Naming a page about garden design “page1.htm” will be unhelpful to search engines. Naming that page garden-design-oxfordshire.htm will mean that search engines have a clear understanding in what the page is about.

Meta-tag description

Meta-tag descriptions should always be used and need to run parallel to the rest of your strategy.

Alt tags

Search engines do not “see” images, they trawl lines of coding.

Save images in a descriptive manner and always add a TAG to it, explaining the what it is. That way it can be clearly distinguished to the search engines. They will use that name in listings and in Google Images.

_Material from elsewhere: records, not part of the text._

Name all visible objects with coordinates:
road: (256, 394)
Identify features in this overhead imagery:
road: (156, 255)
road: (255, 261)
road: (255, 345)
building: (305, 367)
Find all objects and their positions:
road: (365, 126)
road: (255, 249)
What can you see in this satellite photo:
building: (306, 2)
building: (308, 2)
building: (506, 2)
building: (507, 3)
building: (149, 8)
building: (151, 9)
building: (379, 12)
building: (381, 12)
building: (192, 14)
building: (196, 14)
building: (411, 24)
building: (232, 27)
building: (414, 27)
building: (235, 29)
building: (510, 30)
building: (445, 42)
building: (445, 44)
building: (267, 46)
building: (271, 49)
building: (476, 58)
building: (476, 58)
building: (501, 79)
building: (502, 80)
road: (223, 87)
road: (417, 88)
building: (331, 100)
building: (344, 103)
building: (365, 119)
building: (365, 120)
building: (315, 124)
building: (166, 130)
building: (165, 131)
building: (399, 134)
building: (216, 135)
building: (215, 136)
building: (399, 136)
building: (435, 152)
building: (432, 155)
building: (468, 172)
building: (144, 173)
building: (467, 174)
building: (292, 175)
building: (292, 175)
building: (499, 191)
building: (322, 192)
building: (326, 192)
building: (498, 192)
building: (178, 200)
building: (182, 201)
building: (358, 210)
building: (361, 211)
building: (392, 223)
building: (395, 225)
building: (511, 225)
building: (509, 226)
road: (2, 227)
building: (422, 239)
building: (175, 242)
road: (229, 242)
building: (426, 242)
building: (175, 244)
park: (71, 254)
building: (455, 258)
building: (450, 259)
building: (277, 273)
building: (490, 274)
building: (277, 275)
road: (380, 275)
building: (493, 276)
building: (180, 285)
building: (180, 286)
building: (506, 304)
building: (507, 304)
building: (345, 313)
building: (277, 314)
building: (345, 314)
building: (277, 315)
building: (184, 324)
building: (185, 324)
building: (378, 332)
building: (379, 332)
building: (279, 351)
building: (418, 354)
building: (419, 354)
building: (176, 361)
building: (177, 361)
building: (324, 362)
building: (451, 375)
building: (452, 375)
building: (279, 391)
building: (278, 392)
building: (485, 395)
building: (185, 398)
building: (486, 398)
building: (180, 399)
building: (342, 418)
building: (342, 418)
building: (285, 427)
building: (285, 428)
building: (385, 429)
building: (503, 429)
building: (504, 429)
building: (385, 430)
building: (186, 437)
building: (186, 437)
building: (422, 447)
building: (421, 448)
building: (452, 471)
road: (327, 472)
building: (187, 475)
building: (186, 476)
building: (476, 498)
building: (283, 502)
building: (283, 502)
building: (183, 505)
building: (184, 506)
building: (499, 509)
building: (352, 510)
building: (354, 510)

The sites that link to your website (inbound links aka backlinks) provide context about the subject of your site and can indicate its popularity.

The more links you have coming in to your website, from quality, relevant websites, the better Google ranks your website.

Links to your website include relevant websites as well as posts on Facebook, Twitter, Pinterest and other social networks.

Links should be accumulated naturally. Taking part in link reciprocal exchange schemes or link scheme (such as link wheels or link pyramids) disregards the quality of the links or the sources. This is in violation of Google’s Webmaster Guidelines and can have a negative impact on your site’s ranking. Too many links can have the wrong affect on your websites ranking. DO NOT pay for back links – most of them will be irrelevant and you could earn a Google penalty.

Having outbound links to additional information provides evidence that you are including value for your visitors. User activity demonstrates people are getting value out of your site and that has a positive impact on your search listings.

Remember: you will be penalised by Google for over optimising a website. You need fresh, original content and a well designed website.